Anyway, here's another one via RLP, The World According to Chuck. Just plain storytelling, apparently with no hidden agenda other than being friendly. Here's a snip from what seems to have been his Thanksgiving post:

Six or seven years ago, my then 12-year-old (or maybe 13) daughter went to Iowa alone to visit friends. This was a big deal for us and her. She had to change planes and everything, and these were pre-cell phone days, at least for her, but she sailed through. We kept track of her all the way.
A day or so before she was due to return, I was talking with her on the phone when her friend (a girl whose family had moved from here to there; they were home alone at the moment) started yelling and Beth had to hang up to go into the cellar.

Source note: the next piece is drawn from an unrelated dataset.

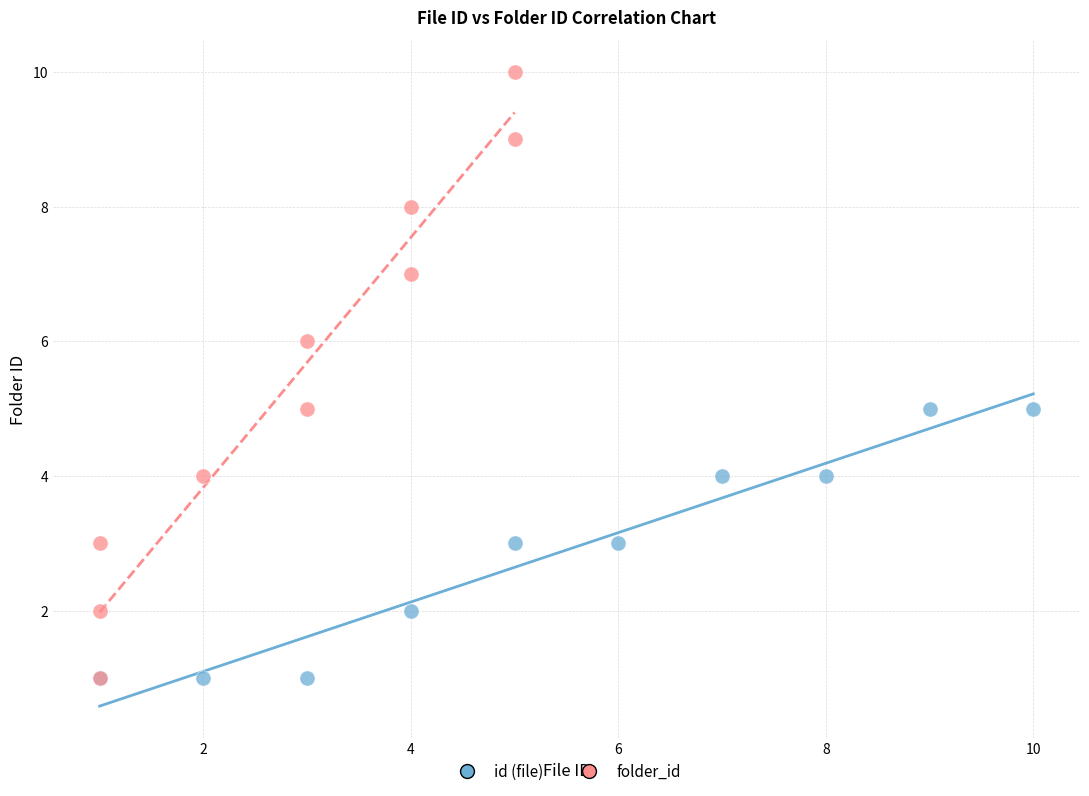

Which series reaches the maximum Y coordinate?

folder_id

It was a tornado warning. A serious one.
So I learned a parenting lesson that day, which is: You can puff your chest and strut and make rules and shake your finger and be as powerful as you want to be, but geography wins. Some days, all you can do is watch the Weather Channel and pray.
When the girls came outside, the cement-secured basketball hoop was bent double to the ground.
The house across the street was gone.


If you want to risk getting hooked, go read it.

2 comments:

AtMillCreek said...

Hoot -

If your distress is really more than tongue in cheek, this thought comes to mind, being in full context here. Hearing the One small still voice is so much more important than entire mapping a meaningless universe, from where I see things.

Hoots said...

You are so right.
Nevertheless, as Solomon so wisely observed,"The eye never has enough of seeing, nor the ear its fill of hearing." Eccl 1:8.
He didn't mention what happens when your brain starts to leak from overcharging, but that may have been the point of Ecclesiastes.